(Reading passage)
Personal information
- Native name: ذکیه خدادادی
- Nationality: Afghan
- Citizenship: France
- Born: 29 September 1998 (age 27) Herat Province, Islamic Emirate of Afghanistan

Sport
- Country: France
- Sport: Taekwondo

Medal record
Women's para taekwondo
Representing the Refugee Paralympic Team
Paralympic Games
| Bronze medal – third place | 2024 Paris | –47 kg K44 |
Representing France
European Championships
| Gold medal – first place | 2026 Munich | −47 kg K44 |
European Para Championships
| Gold medal – first place | 2023 Rotterdam | –47 kg K44 |

= Zakia Khudadadi =

Afghan taekwondo practitioner

Zakia Khudadadi (ذکیه خدادادی; born 29 September 1998) is a Hazara parataekwondo practitioner. She is the first Afghan female taekwondo practitioner. She rose to prominence after winning the African International Parataekwondo Championship in 2016 at the age of 18. She represented Afghanistan at the 2020 Summer Paralympics. She was initially denied the opportunity to compete at her first Paralympics due to the Taliban takeover but was later allowed by the International Paralympic Committee to compete in the event after being safely evacuated from Afghanistan.

She was able to compete and became the first Afghan female Paralympic competitor to compete at the Paralympics in 17 years since Mareena Karim's participation at the 2004 Summer Paralympics. She also officially became the first Afghan female sportsperson to participate in an international sporting event after the Taliban takeover and the first-ever member of the Refugee Paralympic Team to win a medal.

== Biography ==
Born in Herat Province, Khudadadi belongs to the Hazara ethnic group. She has only one functional arm.

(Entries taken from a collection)
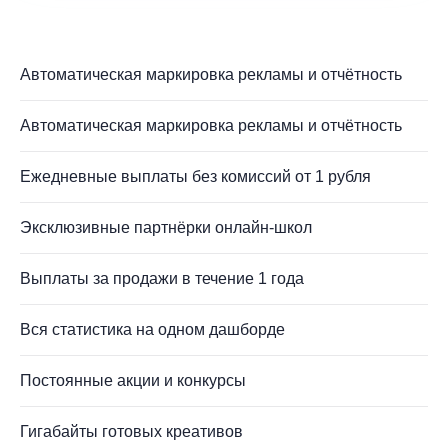
Автоматическая маркировка рекламы и отчётность
Автоматическая маркировка рекламы и отчётность
Ежедневные выплаты без комиссий от 1 рубля
Эксклюзивные партнёрки онлайн-школ
Выплаты за продажи в течение 1 года
Вся статистика на одном дашборде
Постоянные акции и конкурсы
Гигабайты готовых креативов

(Parts of the exercise)
1/ Answer these questions using the Zakia Khudadadi profile.
(a) In which city and year did she win gold at the European Para Championships?
(b) Which championship did she win in 2016?
(c) Who was the last Afghan female competitor at the Paralympics before her, and in which Games?
2/ In the Zakia Khudadadi profile, rewrite the paragraph beginning "She was able to compete" as a short bulleted list of its main facts.
3/ Continue the Zakia Khudadadi profile, starting after its final sentence.

(Responses in order)
1/
(a) Rotterdam, 2023.
(b) The African International Parataekwondo Championship.
(c) Mareena Karim, at the 2004 Summer Paralympics.

2/
- She competed and became the first Afghan female Paralympic competitor in 17 years, since Mareena Karim at the 2004 Summer Paralympics.
- She became the first Afghan female sportsperson to take part in an international sporting event after the Taliban takeover.
- She became the first-ever member of the Refugee Paralympic Team to win a medal.

3/
Khudadadi was motivated to take up the sport of taekwondo since Afghanistan's only Olympic medals came in taekwondo in 2008 and 2012. She was inspired by Rohullah Nikpai, who is highly regarded as Afghanistan's first (and currently only) Olympic medalist. After the downfall of the Taliban in 2001 she, like many other women in Afghanistan, was encouraged to compete in sporting events just like men did. However, she had most of her training sessions at home and in her backyard as her opportunities to represent the local clubs were hampered due to the presence of Taliban in her home province of Herat.

She won the 2016 African International Parataekwondo Championship held in Egypt. She received wild card entry to participate in the delayed Tokyo 2020 Summer Paralympics, where she was chosen as one of the two competitors from Afghanistan alongside track athlete Hossain Rasouli. Khudadadi qualified to compete in the women's K44 Under-49 kg event.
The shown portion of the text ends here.